In M.O. Netanyahu e Khamenei giocano sulla pelle dei palestinesi

Il recente scambio di atti ostili tra Israele e Iran (un nutrito quanto brancolante lancio di droni e qualche missile iraniani contro la “entità sionista”) e un altrettale risposta “dimostrativa” di vettori israeliani verso installazioni militari alla periferia di Isfahan (nel centro dell’Iran), hanno fatto gridare molti “al lupo” per il terrore di una incipiente guerra atomica tra i due nemici giurati.

Diversamente da tali allarmi da parte della gente comune, giustamente preoccupata da ciò che apprende dai media, che ormai ci stanno abituando al cerchiobottismo informativo, sugli stessi gli esperti e i commentatori più disincantati hanno però tranquillizzato quello che si suole definire il grosso pubblico, avvertendo che non è il caso di entrare in panico.

Molti hanno fatto il paragone delle schermaglie tra “ragazzi della Via Pál”, rodomonti in sedicesimo che, come certi giovani animali infoiati dalle scariche ormonali provocate dalle femmine in estro, danno luogo a combattimenti tanto plateali quanto incruenti per vendicare un piccolo affronto. Questi paragoni, che pure non mancano di fondatezza, secondo me sarebbero ancora più centrati se richiamassero alcune pratiche gladiatorie dell’antica Roma, come per esempio le hoplomachiae. Che nella fatidica arena vedevano fronteggiarsi due o più contendenti muniti di armi spuntate o prive del filo, talvolta addirittura spade o tridenti di legno, che al massimo causavano qualche lividura.

Ma si sa che gli imprevisti possono sempre tendere agguati. Nel romanzo di Ferenc Molnár Il giovane eroe, Ernö Nemecsek, muore per una polmonite che ha ragione della sua complessione minuta e cagionevole; nei combattimenti tra cervi in amore, a volte i palchi dei due contendenti si intrecciano talmente che gli animali, appaiati da un odio reciproco e istintuale, trovano la morte per sete e inedia; nelle lotte tra gladiatori, invece, apparentemente non muore nessuno e qualcuno può rimediare una forte contusione o al più una costola rotta. Peccato che tali confronti siano solo il preludio dei combattimenti veri, che spesso terminano con l’uccisione dell’avversario e, in certi casi, di entrambi.

Netanyahu

Al momento, malgrado lo stile bellicoso e tonitruante di Benjamin Netanyahu e Ali Khamenei, si esclude che i due arcinemici contemplino l’uso dell’arma atomica. L’Iran perché, pur avendo fatto progressi significativi nell’accumulo di materiale fissile (uranio arricchito, ecc.), non risulta ancora in grado di recapitare la “bomba” a destinazione, in questo caso città come Tel Aviv o Haifa, distanti circa 2.000 chilometri. La capitale Gerusalemme (ovest), peraltro, sarebbe probabilmente esclusa per la contiguità di aree palestinesi densamente popolate e per la presenza di luoghi santi anche per l’Islam. Teheran, Isfahan, Qom o altri luoghi nevralgici dell’antica Persia, dal canto loro, potrebbero essere obiettivi sensibili e Israele, se volesse, potrebbe colpirli, disponendo da decenni dell’arma nucleare; una cosa notoria sebbene mai ammessa ufficialmente. Ma se rompesse il tabù, lo Stato ebraico esporrebbe sé stesso e buona parte dell’Occidente al rischio di un conflitto nucleare in cui potrebbero diventare protagoniste le grandi potenze che nonostante tutto sono state al riparo dal rischio dell’autodistruzione in virtù della deterrenza reciproca.

Materiale fornito:
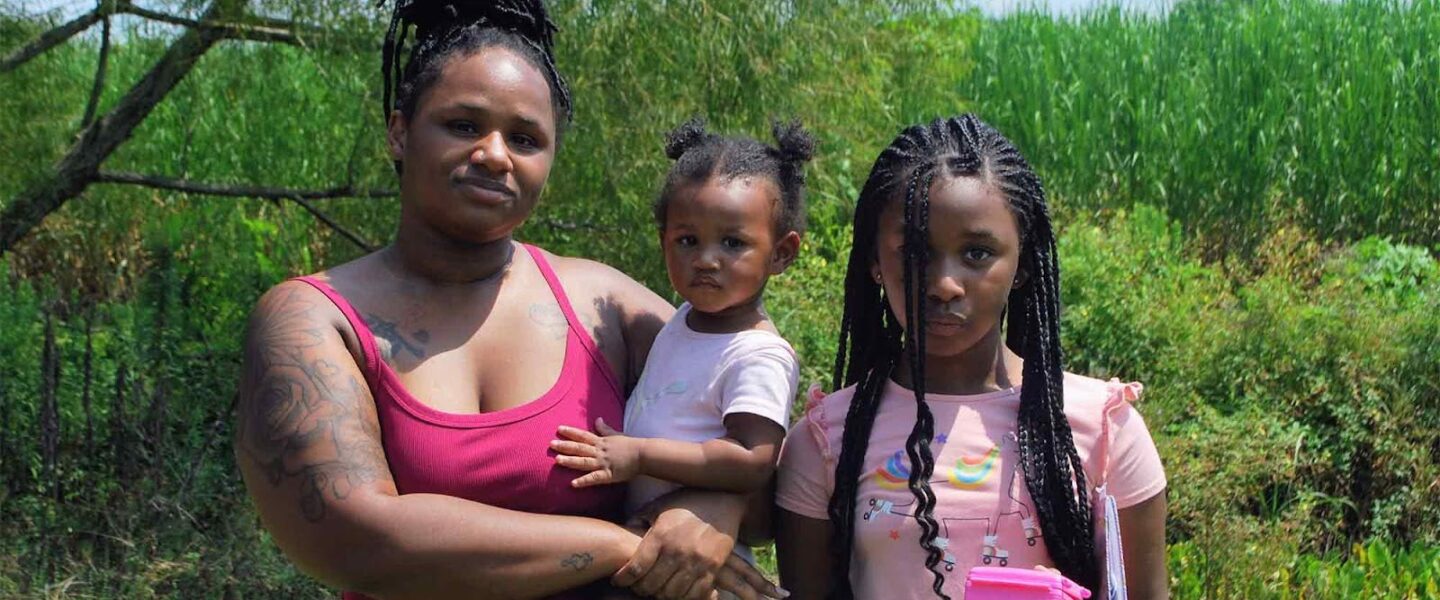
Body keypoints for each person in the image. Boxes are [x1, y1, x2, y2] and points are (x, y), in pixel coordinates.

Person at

Elenco dei compiti:
a) Riproduci la parte dell'articolo sul confronto tra Israele e Iran compresa tra "In M.O. Netanyahu" e "entrare in panico.", estremi inclusi.
b) Quale pratica gladiatoria dell'antica Roma viene citata come esempio nell'articolo sul confronto tra Israele e Iran?

Esercizio svolto:
a)
In M.O. Netanyahu e Khamenei giocano sulla pelle dei palestinesi

Il recente scambio di atti ostili tra Israele e Iran (un nutrito quanto brancolante lancio di droni e qualche missile iraniani contro la “entità sionista”) e un altrettale risposta “dimostrativa” di vettori israeliani verso installazioni militari alla periferia di Isfahan (nel centro dell’Iran), hanno fatto gridare molti “al lupo” per il terrore di una incipiente guerra atomica tra i due nemici giurati.

Diversamente da tali allarmi da parte della gente comune, giustamente preoccupata da ciò che apprende dai media, che ormai ci stanno abituando al cerchiobottismo informativo, sugli stessi gli esperti e i commentatori più disincantati hanno però tranquillizzato quello che si suole definire il grosso pubblico, avvertendo che non è il caso di entrare in panico.

b) Le hoplomachiae.